## EXCERPTED TEXT
%%

Friday morning was different.  I felt lighter (I wish I was referring to my weight, but not quite).  I spent the day with my husband.  We went to breakfast, drove to Santa Fe to see Julian and take him to lunch, ran the dogs, and just came home and enjoyed the evening.  I got my sewing machine out for the first time in a couple of weeks and my heart felt good.

The fog I have been living in after my recent job loss has lifted.  Now, I may still have a bad day or two here and there, but I finally feel hope.  It’s ironic that of all people I could not be hopeful.  I am all about hope, but sometimes it’s hard to hold on to when everything is just terrible.  I did have another realization…I taught private oboe lessons all through college and landed my first teaching job in the public schools when I was 21.  I’ve been working for 30 years without much of a break!  It’s no wonder this job loss was so devastating.  I have found that I have often defined myself by my work.  How could I be at a loss  at what to do?!

But aren’t we all so much more than a certain role?

Mom, pastor’s wife, friend, speaker, writer, blogger, advocate, housekeeper, chauffeur, musician, cook, organizer….and these are just a few (and without a full time job)!  We could list our roles on pages and pages that would go on for days, but do we truly know whose we are?

During this yucky time I honestly did not rely on my faith as much as I should have.  Normally we tend to run to God when everything is falling apart and when all is well we may not spend enough time in praise to Him.  But for some reason I just shut down.  I think I started to turn around when I sat and was still.  Yes, I was still.

%%

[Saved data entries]
%%

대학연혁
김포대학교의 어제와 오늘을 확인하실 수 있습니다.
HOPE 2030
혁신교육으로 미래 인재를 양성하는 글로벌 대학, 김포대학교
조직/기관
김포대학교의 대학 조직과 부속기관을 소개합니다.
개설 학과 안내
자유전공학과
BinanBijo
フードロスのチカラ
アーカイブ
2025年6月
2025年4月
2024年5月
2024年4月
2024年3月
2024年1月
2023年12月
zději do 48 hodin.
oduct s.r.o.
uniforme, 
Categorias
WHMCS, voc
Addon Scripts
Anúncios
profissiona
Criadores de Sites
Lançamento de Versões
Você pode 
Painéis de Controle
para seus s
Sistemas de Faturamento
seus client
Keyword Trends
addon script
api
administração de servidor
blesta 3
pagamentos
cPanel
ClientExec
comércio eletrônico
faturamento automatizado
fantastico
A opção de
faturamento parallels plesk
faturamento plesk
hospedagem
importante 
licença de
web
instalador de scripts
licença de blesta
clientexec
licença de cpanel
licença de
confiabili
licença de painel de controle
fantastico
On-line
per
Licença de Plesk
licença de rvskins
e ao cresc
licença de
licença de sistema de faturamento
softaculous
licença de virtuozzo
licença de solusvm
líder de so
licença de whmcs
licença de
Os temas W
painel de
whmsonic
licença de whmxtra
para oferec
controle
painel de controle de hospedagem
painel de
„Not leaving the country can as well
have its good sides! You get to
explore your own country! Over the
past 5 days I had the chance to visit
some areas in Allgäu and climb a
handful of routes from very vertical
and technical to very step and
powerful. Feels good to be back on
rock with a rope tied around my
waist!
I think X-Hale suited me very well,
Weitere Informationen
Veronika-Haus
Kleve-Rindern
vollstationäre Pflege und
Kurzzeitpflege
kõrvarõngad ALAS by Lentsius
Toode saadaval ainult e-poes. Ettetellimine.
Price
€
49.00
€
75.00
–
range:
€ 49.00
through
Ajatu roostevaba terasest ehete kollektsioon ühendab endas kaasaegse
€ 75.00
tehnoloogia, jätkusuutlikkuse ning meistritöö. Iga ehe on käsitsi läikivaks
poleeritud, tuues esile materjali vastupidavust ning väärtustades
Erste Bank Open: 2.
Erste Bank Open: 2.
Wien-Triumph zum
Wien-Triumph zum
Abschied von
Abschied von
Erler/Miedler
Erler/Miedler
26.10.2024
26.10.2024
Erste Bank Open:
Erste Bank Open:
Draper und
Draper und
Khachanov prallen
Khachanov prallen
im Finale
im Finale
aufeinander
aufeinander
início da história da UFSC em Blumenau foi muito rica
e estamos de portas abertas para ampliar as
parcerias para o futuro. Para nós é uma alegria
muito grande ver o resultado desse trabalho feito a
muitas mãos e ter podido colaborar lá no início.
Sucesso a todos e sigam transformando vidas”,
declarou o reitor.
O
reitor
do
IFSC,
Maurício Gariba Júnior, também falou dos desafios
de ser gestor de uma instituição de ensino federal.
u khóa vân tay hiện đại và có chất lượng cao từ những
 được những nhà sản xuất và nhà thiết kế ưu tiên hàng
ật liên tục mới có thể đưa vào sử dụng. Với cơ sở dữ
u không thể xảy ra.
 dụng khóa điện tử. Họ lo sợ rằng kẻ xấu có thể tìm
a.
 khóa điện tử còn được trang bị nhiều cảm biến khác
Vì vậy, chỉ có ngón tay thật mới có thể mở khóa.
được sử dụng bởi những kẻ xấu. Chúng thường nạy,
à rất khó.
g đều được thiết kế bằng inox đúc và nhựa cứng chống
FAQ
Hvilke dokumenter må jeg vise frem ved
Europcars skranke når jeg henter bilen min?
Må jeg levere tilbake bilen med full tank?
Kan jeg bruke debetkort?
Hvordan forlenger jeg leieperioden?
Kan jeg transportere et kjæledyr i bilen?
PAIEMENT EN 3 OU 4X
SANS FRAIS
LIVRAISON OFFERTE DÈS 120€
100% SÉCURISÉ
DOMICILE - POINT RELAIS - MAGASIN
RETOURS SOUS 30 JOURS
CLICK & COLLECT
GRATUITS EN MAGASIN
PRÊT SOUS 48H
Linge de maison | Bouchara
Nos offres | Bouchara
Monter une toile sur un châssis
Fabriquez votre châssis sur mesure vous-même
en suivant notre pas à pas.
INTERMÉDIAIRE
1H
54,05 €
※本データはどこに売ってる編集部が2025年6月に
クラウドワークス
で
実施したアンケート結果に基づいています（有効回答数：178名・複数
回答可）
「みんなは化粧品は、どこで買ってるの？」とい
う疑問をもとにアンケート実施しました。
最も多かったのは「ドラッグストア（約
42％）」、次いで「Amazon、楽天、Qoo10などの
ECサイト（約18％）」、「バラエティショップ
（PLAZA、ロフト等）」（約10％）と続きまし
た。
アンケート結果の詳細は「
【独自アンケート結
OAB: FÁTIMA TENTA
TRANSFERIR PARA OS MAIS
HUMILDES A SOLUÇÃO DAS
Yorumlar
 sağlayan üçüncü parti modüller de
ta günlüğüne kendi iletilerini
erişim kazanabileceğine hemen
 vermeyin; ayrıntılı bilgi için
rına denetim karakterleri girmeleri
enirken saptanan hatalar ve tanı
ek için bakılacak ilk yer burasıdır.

%%

## TASK GOAL
Answer these questions from the excerpt about a job loss:
(a) Where did the writer and the writer's husband drive on Friday to see Julian?
(b) What did the writer teach privately all through college?
(c) At what age did the writer land a first teaching job in the public schools?

## SOLUTION FOR THIS PROBLEM
(a) Santa Fe
(b) Oboe lessons
(c) 21